Samarinda, Bimas Islam – Kementerian Agama (Kemenag) menegaskan pentingnya peran penyuluh agama dalam mendukung kebijakan pembangunan nasional. Hal ini disampaikan Direktur Penerangan Agama Islam, Ahmad Zayadi, dalam acara Ngobrol Santai Bersama Penyuluh Agama Islam (Ngobras) di MTQN Expo ke-30 di Samarinda, Kamis (12/9/2024).
Zayadi menjelaskan, penyuluh agama memiliki dua tugas utama, yaitu memperkuat wawasan kebangsaan dan memberi penyuluhan terkait pembangunan. Kedua tugas ini dinilai strategis dalam menciptakan kerukunan dan mendukung kemajuan masyarakat Indonesia yang beragam.
"Penyuluh agama harus memperkuat rasa bangga terhadap Indonesia dengan segala keberagamannya.

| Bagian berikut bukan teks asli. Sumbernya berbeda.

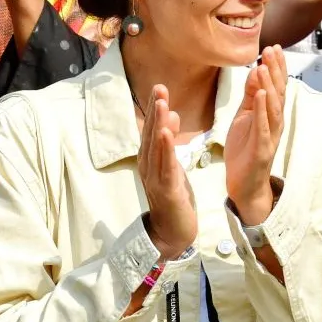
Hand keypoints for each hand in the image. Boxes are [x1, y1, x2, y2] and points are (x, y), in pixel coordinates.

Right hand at [138, 85, 196, 259]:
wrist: (172, 233)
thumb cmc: (173, 198)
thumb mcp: (173, 165)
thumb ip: (170, 142)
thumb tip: (173, 114)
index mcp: (150, 160)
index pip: (152, 130)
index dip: (155, 109)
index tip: (159, 88)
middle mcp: (148, 166)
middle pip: (151, 134)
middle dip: (155, 111)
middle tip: (159, 88)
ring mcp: (155, 178)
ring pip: (157, 148)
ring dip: (159, 124)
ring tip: (162, 104)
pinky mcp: (167, 190)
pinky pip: (166, 166)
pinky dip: (166, 149)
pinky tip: (168, 134)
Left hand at [226, 47, 287, 224]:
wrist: (243, 184)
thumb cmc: (245, 150)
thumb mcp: (244, 117)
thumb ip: (250, 96)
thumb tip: (255, 71)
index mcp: (269, 114)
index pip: (275, 87)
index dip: (276, 67)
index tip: (274, 47)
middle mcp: (274, 123)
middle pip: (278, 93)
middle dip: (276, 71)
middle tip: (273, 49)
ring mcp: (270, 135)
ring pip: (273, 107)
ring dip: (270, 86)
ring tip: (265, 66)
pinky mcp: (262, 148)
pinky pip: (264, 126)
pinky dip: (263, 110)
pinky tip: (261, 95)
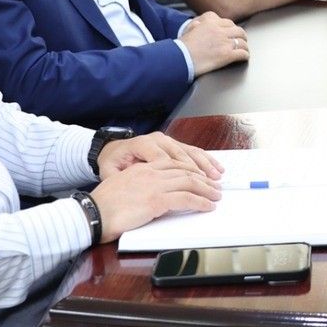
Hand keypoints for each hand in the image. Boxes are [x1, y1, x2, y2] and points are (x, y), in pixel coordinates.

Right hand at [91, 157, 223, 241]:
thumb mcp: (123, 187)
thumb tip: (154, 195)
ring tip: (216, 196)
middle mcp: (150, 172)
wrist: (92, 214)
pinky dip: (201, 202)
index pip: (173, 163)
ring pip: (190, 182)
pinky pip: (186, 199)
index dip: (191, 168)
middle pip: (185, 171)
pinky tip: (208, 206)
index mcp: (142, 168)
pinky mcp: (156, 200)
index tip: (201, 175)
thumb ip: (140, 184)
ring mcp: (154, 185)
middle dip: (203, 178)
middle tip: (215, 185)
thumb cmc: (103, 206)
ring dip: (207, 190)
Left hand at [96, 131, 222, 178]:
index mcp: (140, 144)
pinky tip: (215, 167)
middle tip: (208, 185)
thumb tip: (131, 186)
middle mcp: (156, 139)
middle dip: (196, 171)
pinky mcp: (173, 144)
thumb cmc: (113, 163)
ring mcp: (166, 140)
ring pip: (189, 152)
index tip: (186, 187)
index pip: (162, 159)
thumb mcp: (110, 171)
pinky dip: (205, 160)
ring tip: (216, 177)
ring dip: (204, 165)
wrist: (114, 151)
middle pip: (180, 155)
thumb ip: (120, 178)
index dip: (176, 173)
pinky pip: (192, 151)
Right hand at [180, 12, 248, 72]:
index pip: (228, 22)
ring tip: (244, 50)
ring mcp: (224, 42)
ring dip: (245, 46)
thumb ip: (196, 25)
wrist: (179, 58)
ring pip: (242, 42)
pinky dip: (245, 56)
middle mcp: (219, 30)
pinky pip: (242, 53)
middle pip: (238, 31)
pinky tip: (244, 58)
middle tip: (241, 41)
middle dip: (241, 36)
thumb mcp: (189, 30)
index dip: (232, 28)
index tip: (232, 32)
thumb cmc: (182, 47)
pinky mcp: (227, 55)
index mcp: (210, 22)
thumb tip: (197, 24)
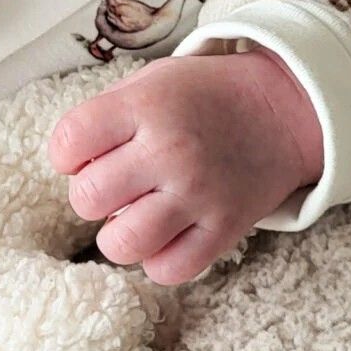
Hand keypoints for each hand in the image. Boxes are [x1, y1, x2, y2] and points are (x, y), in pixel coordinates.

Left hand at [46, 50, 324, 284]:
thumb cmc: (205, 95)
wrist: (284, 108)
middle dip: (91, 195)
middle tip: (115, 184)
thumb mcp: (153, 80)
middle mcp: (170, 150)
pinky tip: (165, 235)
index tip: (85, 153)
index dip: (66, 154)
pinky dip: (157, 260)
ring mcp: (199, 193)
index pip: (68, 142)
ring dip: (117, 234)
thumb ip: (106, 115)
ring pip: (121, 243)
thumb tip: (68, 164)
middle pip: (87, 197)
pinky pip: (168, 270)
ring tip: (135, 214)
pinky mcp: (225, 228)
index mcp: (147, 105)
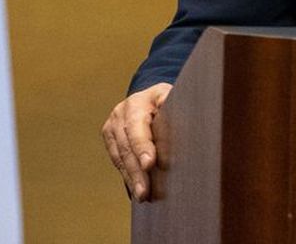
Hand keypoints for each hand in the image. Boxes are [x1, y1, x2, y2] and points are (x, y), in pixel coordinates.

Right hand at [102, 82, 171, 201]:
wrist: (149, 100)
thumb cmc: (168, 102)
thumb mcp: (173, 98)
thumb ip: (174, 107)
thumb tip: (185, 111)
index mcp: (137, 102)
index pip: (137, 126)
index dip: (142, 146)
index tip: (149, 164)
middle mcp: (120, 113)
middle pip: (127, 146)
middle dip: (136, 171)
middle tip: (144, 191)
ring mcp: (112, 126)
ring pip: (120, 156)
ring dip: (131, 177)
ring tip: (142, 195)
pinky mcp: (110, 138)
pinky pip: (118, 161)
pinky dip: (128, 176)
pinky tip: (136, 189)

Melalui wawasan kebangsaan yang kuat, kita bisa mendorong persatuan dalam Bhinneka Tunggal Ika. Ini kekuatan kita," ujar Zayadi.
Selain itu, penyuluh agama diharapkan mendukung program-program zakat dan wakaf. Zayadi mengatakan, zakat dan wakaf memiliki potensi besar dalam menyelesaikan masalah sosial dan ekonomi. "Penyuluh agama harus mampu menjelaskan dampak nyata zakat dan wakaf terhadap kehidupan masyarakat," jelasnya.
Untuk menjalankan tugas ini, Zayadi mengungkapkan pentingnya peningkatan kompetensi dan profesionalitas penyuluh agama, di samping membangun kolaborasi dengan pemerintah, lembaga keagamaan, dan masyarakat.
“Kita harus memastikan penyuluh agama terus mengembangkan diri dan meningkatkan kompetensinya agar bisa menjalankan tugas dengan profesional,” tutup Zayadi.